Estas palavras de São Jerônimo nos exortam a todos a sofrer — ou, melhor dizendo, a consumar — dia a dia o martírio do amor. Não apenas o martírio de sangue, tão apreciado na Igreja desde sempre, resplandece com grande brilho, mas também a vida oculta em Cristo, que chamamos de caminho da santidade. Irradia a sua luz mesmo quando ninguém percebe, pois o nosso Pai celestial vê cada um dos nossos esforços, apoia-os e estimula-os com a sua graça.

É um caminho que exige perseverança e ânimo constante, sobretudo quando percebemos os limites da nossa capacidade de amar. É proveitoso tomar consciência da nossa limitação, mas é um erro estagnar na decepção.

Pelo contrário, a constatação da nossa fraqueza é uma ajuda para a humildade, a fim de que sejamos preservados de qualquer supervalorização de nós mesmos, que é um inimigo perigoso da nossa natureza humana.

Em vez de nos fecharmos em nós mesmos, isso deveria nos levar, repetidamente, a recorrer a Deus. Devemos reconhecer com humildade que nossa capacidade de amar é muito limitada. Mas isso deve vir acompanhado da súplica urgente ao Senhor para que amplie e transforme o nosso coração, de modo que o amor de Deus nos torne capazes de amar.

Isso é o oposto de desistir e jogar a toalha. Trata-se, na verdade, de pôr-se a caminho de Deus.
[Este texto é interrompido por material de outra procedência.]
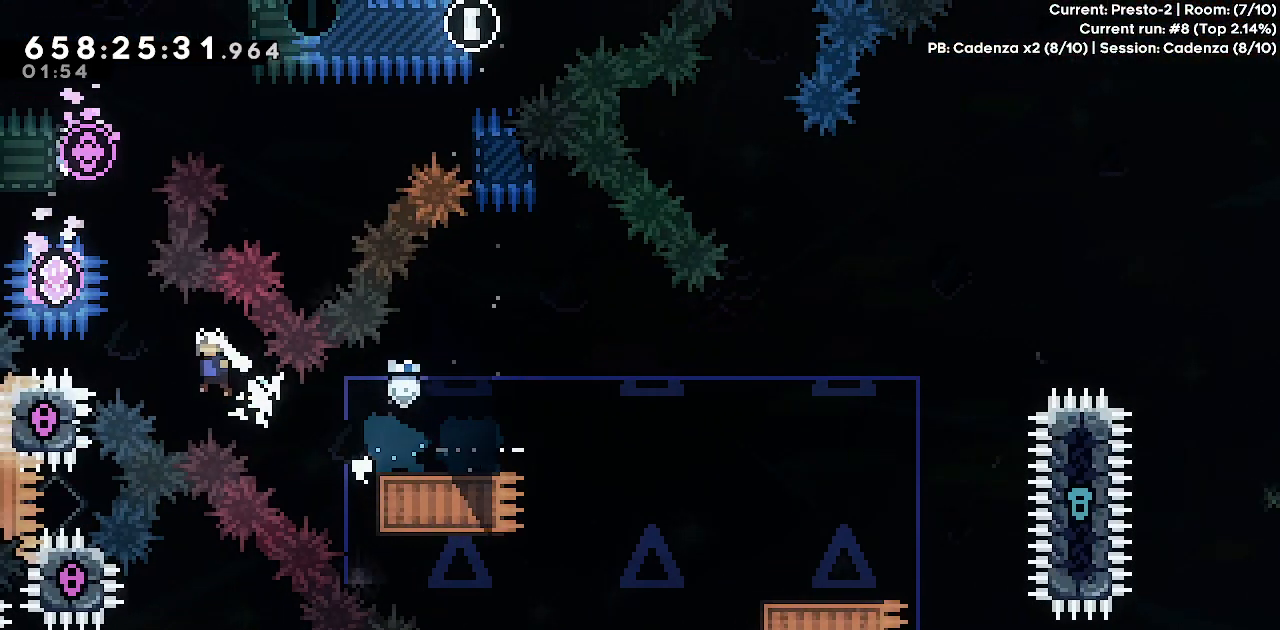
{"keys": ["grab", "jump", "right", "up"], "events": [[83, "jump", "up"], [133, "up", "down"], [167, "dash", "down"], [167, "left", "up"], [317, "dash", "up"], [450, "grab", "down"], [450, "jump", "down"], [450, "right", "down"]]}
Será que o nosso Pai celestial nos negaria o pedido de transformar o nosso coração pequeno, estreito e, muitas vezes, tão apegado a si mesmo? De jeito nenhum! Ele mesmo nos assegura: «Dar-lhes-ei um coração novo, porei em vocês um espírito novo, tirarei da sua carne o coração de pedra e lhes darei um coração de carne.» (Ez 36,26).

Por esse caminho, isso se torna realidade: nosso coração se torna mais puro e nosso amor, maior, para alegria de nosso divino Pai.